Isolating Personal And Business Work Flows
I need remote access to work related computers. My primary focus is protecting business systems and data should I lose control of my personal computers.
I want to ensure anybody gaining access to my personal computers does not have access to work computers.
The conversation starts with a reasonable presumption that the business computers are protected against intrusion.
To access business computers we use SSH key pairs. We do not use SSH passwords. I use a pass phrase to protect my private keys. On some systems we use fail2ban to reduce brute force dictionary attacks, but recently shifted to allowing access only within the company subnets. Other direct access is through plain old passwords.
One option to isolate business and personal usage is using a computer dedicated to business access. This is not budget feasible by me or the business owner. Impractical too because I do not want to carry two laptops with me.
From home I access the business computers with a stationary office desktop and a laptop. The mobile laptop extends the range outside the home. I store my private SSH keys on these two systems.

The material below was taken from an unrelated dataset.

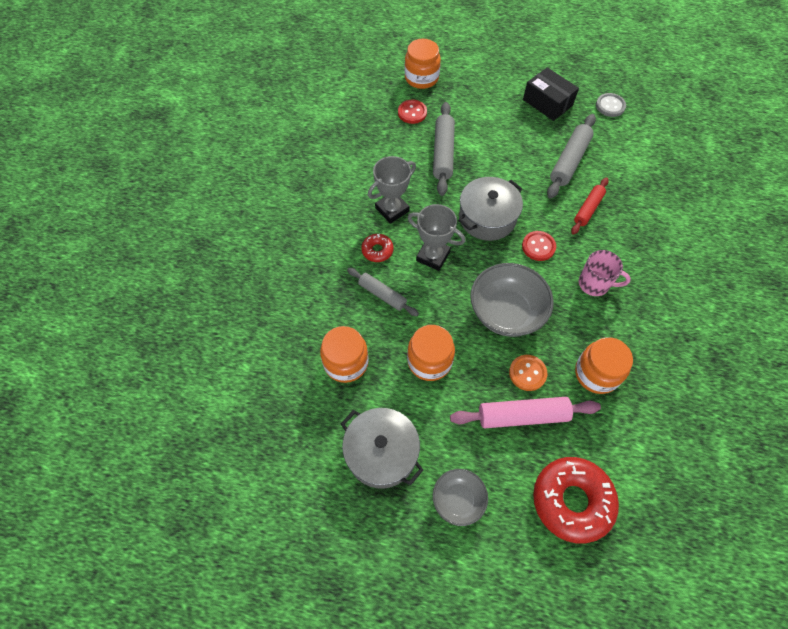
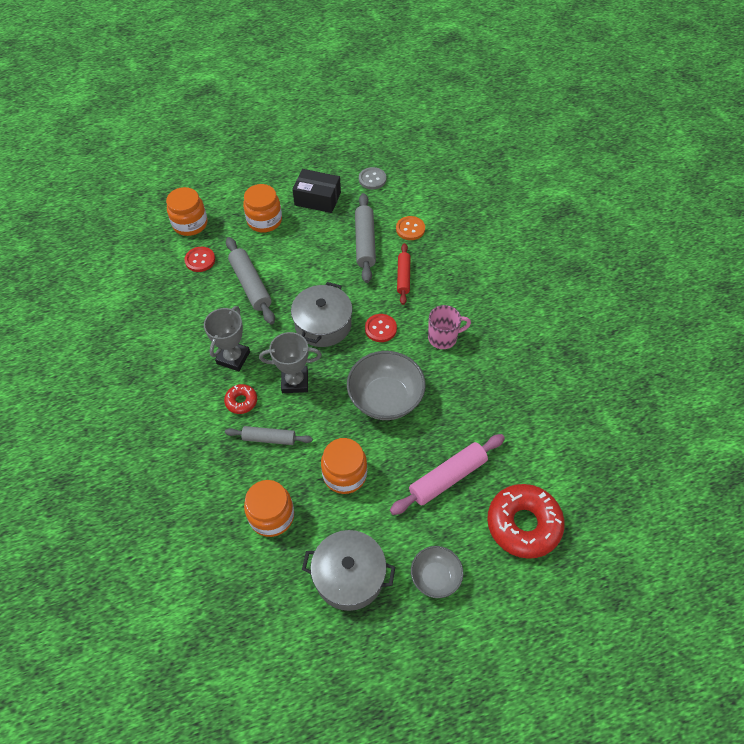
camera: 30 degrees left, 5 degrees down
(527, 373) = (431, 440): orange button -> orange button (410, 229)
(596, 373) = (485, 411): orange jar -> orange jar (264, 221)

Currently I am the only user of both personal systems. In that sense I have some nominal isolation.
Being mobile the laptop poses a more serious risk for potential security breaches.
I use Linux systems. I live in a small town rural area where 99% of the people who use computers are unfamiliar with Linux. They will have no clue how to use my computers. Anybody booting my laptop will be greeted with GRUB, which is the first layer of confusion for anybody finding my laptop. They will not know what to do with the boot options.
After letting GRUB boot they will be greeted by a console login rather than a graphical login manager. More confusion.
I do not use my given name with any login account. Even if such a person knows I am the owner of the computer, they will be unable to guess my login account name. At that point somebody trying to access or return the laptop to me is stumped. I added a snippet to the console login prompt with an email and phone contact. Living in a small town rural area means many of the people will try to return the laptop to me.
So far so good. People accessing my computers are unlikely to log in, let alone access business computers.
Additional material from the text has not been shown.